What is Aya Expanse?
Aya Expanse is a sophisticated research model with advanced multilingual capabilities. It integrates powerful pre-trained models with Cohere For AI's research findings, including data curation, preference training in multiple languages, safety adjustments, and model merging. This makes it a robust multilingual large language model that supports 23 languages.
Who is the target audience?
The primary users include researchers, developers, and businesses needing multilingual text generation. It is particularly useful for international companies handling multilingual text data and academic institutions conducting cross-language research.
What are some example use cases?
In a multilingual writing assistant, Aya Expanse can help users write in different languages. In a multilingual Q&A system, it can understand and answer questions in various languages. In a cooking app, it can provide cooking instructions in different languages.

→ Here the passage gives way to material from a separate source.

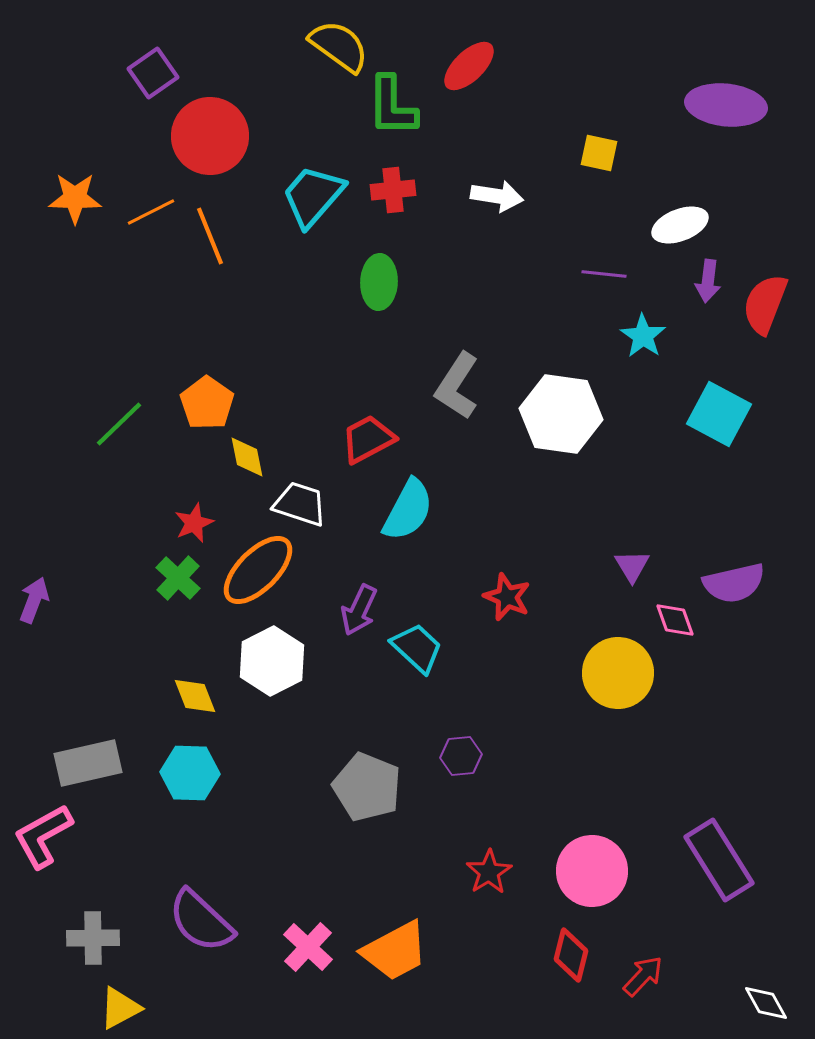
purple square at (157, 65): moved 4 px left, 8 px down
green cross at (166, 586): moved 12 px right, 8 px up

What are the key features?
Supports text generation in 23 languages
Uses optimized transformer architecture for autoregressive language modeling
Has undergone supervised fine-tuning, preference training, and model merging post-training
Operates with up to 8K context length
Can be tested via Hugging Face Space without downloading weights
Includes detailed installation and usage guides for easy developer onboarding
Allows installation of transformers library via pip and loading of the model using AutoTokenizer and AutoModelForCausalLM
Provides community-contributed example notebooks demonstrating various use cases
How do you use it?
1. Install the transformers library by running pip install 'git+https://github.com/huggingface/transformers.git' in the terminal or command prompt.
2. Import necessary modules like AutoTokenizer and AutoModelForCausalLM in your Python code.
3. Load the model and tokenizer using the model ID CohereForAI/aya-expanse-8b.
4. Format user messages into a model-compatible format.
5. Generate text using the model's generate method.
6. Decode the generated text using the tokenizer's decode method.
7. Output the generated text to the console or use it in your application.